独眼で細身の男が、片手にナイフを構えながらゆっくりこちらに近づいてきた。
その男の眼が赤く光っているかのように見える。さきほどの大男に帯びていた色と同じだ。倉庫の中に入り込む、光の加減のせいだろうか。
「兄ちゃん、なかなかいい腕だなあ。こいつはものすごい怪力の持ち主なんだがねえ」
そう言って独眼の男が顎で大男を指す。
「そんなことはどうでも良い。早くチケットを返せ」
「ふん、余計なおしゃべりはしたくないってか」
独眼の男はナイフの刃をリクオに向ける。目が赤く光った。見間違いじゃない。
「覚醒した俺は誰にも負けねえぜえッ!! ヒャッハアアッッ!!」
叫び声とともにリクオに襲いかかる、かと思いきや、「ゴホッ!!」と咳をしたかと想うと、男は床に倒れ込む。

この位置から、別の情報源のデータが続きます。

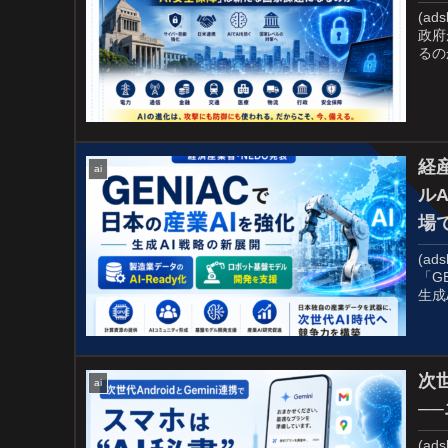
(ads
政府
るの
経
ai
ル
場
(ads
「G
生成
次世
ai
─
(ads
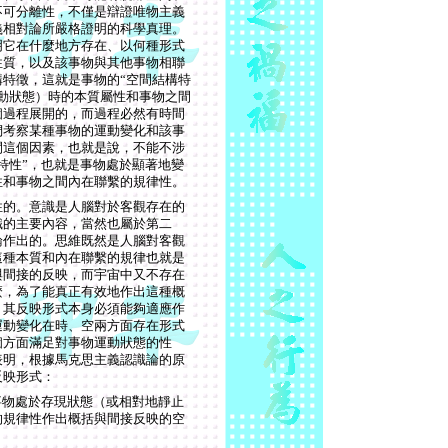
不可分離性，不僅是辯證唯物主義
義相對論所嚴格證明的科學真理。
明它在什麼地方存在、以何種形式
性質，以及該事物與其他事物相聯
特徵，這就是事物的“空間結構特
動狀態）時的本質屬性和事物之間
個過程展開的，而過程必然有時間
們考察某種事物的運動變化和該事
間這個因素，也就是說，不能不涉
特性”，也就是事物處於顯著地變
性和事物之間內在聯繫的規律性。
性的。意識是人腦對於客觀存在的
識的主要內容，當然也屬於第二
論作出的。思維既然是人腦對客觀
這種本質和內在聯繫的規律也就是
與間接的反映，而宇宙中又不存在
麼，為了能真正有效地作出這種概
，其反映形式本身必須能夠適應作
運動變化在時、空兩方面存在形式
個方面滿足對事物運動狀態的性
表明，根據馬克思主義認識論的原
反映形式：
事物處於存現狀態（或相對地靜止
的規律性作出概括與間接反映的空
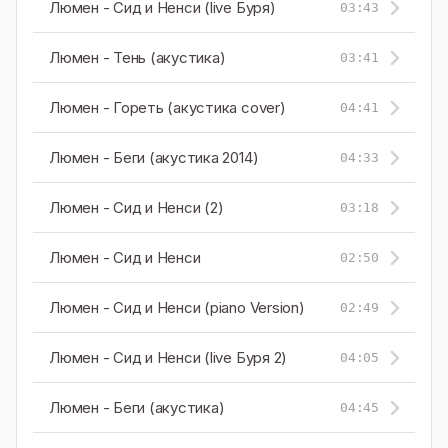
Люмен - Сид и Ненси (live Буря)
03:43
Люмен - Тень (акустика)
03:41
Люмен - Гореть (акустика cover)
04:41
Люмен - Беги (акустика 2014)
04:33
Люмен - Сид и Ненси (2)
03:18
Люмен - Сид и Ненси
02:50
Люмен - Сид и Ненси (piano Version)
02:49
Люмен - Сид и Ненси (live Буря 2)
04:05
Люмен - Беги (акустика)
04:45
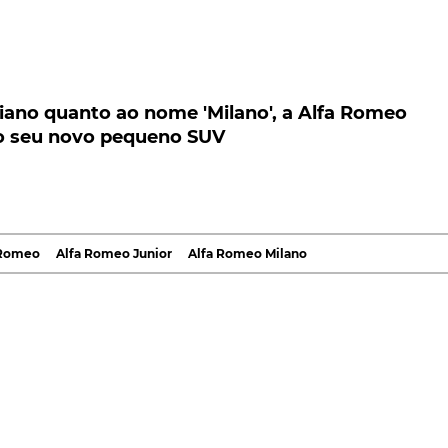
no quanto ao nome 'Milano', a Alfa Romeo acaba
vo pequeno SUV
iano quanto ao nome 'Milano', a Alfa Romeo
o seu novo pequeno SUV
 das ameaças do Governo italiano relativamente à
 produzido fora de Itália, a Alfa Romeo decide dar 
inheiro já investido, acaba de dar novo nome ao se
 Romeo
Alfa Romeo Junior
Alfa Romeo Milano
ambém representa a estreia da
Alfa Romeo
no segmen
eira, dia 15 de abril, pelo próprio CEO,
Jean-Phillipe
o uma solução destinada a evitar mais conflitos.
ver-nos em discussões políticas, o mais certo é que
de dos potenciais compradores. E nós queremos evita
cia de imprensa sobre o tema do momento, o CEO da Alf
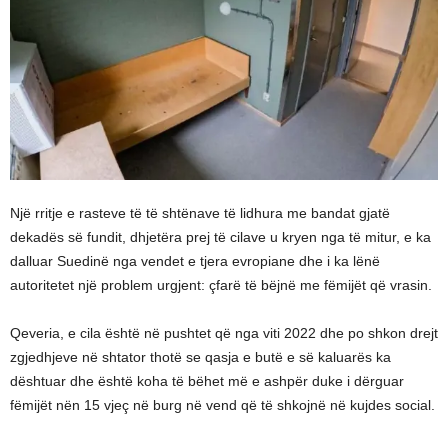
Një rritje e rasteve të të shtënave të lidhura me bandat gjatë
dekadës së fundit, dhjetëra prej të cilave u kryen nga të mitur, e ka
dalluar Suedinë nga vendet e tjera evropiane dhe i ka lënë
autoritetet një problem urgjent: çfarë të bëjnë me fëmijët që vrasin.
Qeveria, e cila është në pushtet që nga viti 2022 dhe po shkon drejt
zgjedhjeve në shtator thotë se qasja e butë e së kaluarës ka
dështuar dhe është koha të bëhet më e ashpër duke i dërguar
fëmijët nën 15 vjeç në burg në vend që të shkojnë në kujdes social.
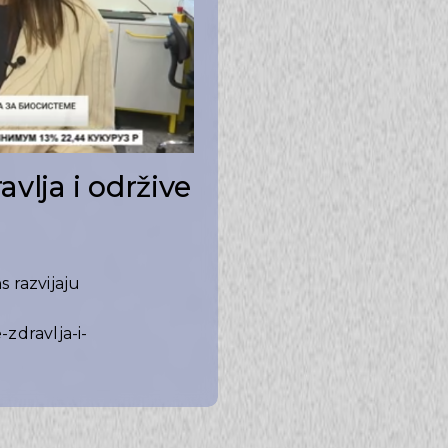
avlja i održive
s razvijaju
zdravlja-i-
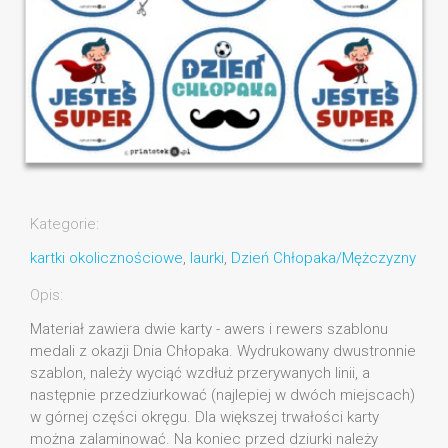
Kategorie:
kartki okolicznościowe
,
laurki
,
Dzień Chłopaka/Mężczyzny
Opis:
Materiał zawiera dwie karty - awers i rewers szablonu
medali z okazji Dnia Chłopaka. Wydrukowany dwustronnie
szablon, należy wyciąć wzdłuż przerywanych linii, a
następnie przedziurkować (najlepiej w dwóch miejscach)
w górnej części okręgu. Dla większej trwałości karty
można zalaminować. Na koniec przed dziurki należy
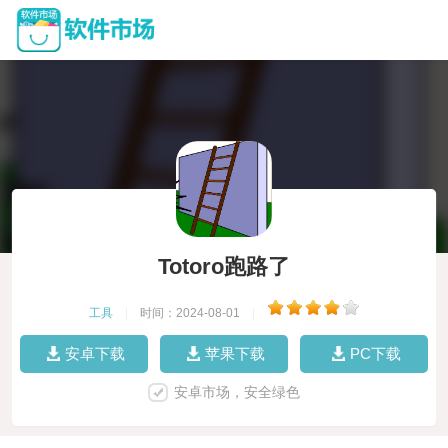
Totoro跑路了
工具
|
时间：2024-08-01
|
安卓下载
苹果下载
PC下载
安卓市场，安全绿色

「アアアアーーーーーッ! いだい、頭が割れそうにいだいッ!!だずげで……」
リクオは怪訝な表情で独眼の男を見る。頭を抱えながら、男は身体をガタガタと震わせ始めた。
「これは……」
リクオの表情が険しくなる。
「ガフ、ガフッ」と咳き込み、さきほどまでうずくまっていた大男の身体は硬直している様子で、仰向けになり、流涎を垂らしている。
リクオは急いで大男の傍へ駆け寄ると、誤嚥を防ぐため身体ごと横向きにさせた。そして独眼の男に向かって怒鳴りつける。
「助けてやるから盗んだ船のチケットを返せ、今すぐだ。こいつ死んじまうぞ!」
「返す、返すから…、だずげ…」
独眼の男は荒い呼吸をしながら硬くなった腕を懐に入れ、アーツの舟券をゆっくり取り出した。リクオがそれを取り上げる。
「リクオさんこの人たち、一体どうしちゃったの?」
「IIBにいた頃、同じような症状のヤツを見たことがある」
リクオの脳裏に、数年前の出来事がかすめる。
男の耳についている白い装置には、見覚えがある気がした。だがそれがなんなのか、ハッキリとは思い出せない。
リクオはアーツにチケットを手渡した。
2人は倉庫から出ると、ノアに電話をし、救急車を呼ぶよう伝えた。
「アーツ、船乗り場に行こう。面倒に巻き込まれないうちに」
「でも…」
「こいつらはもう、自力で逃げることは難しいだろう。救急車もノアに頼んだし、あとは警察に任せよう」
サイレンが遠くで響いている。
リクオとアーツは、誰にも見られないように倉庫街をあとにした。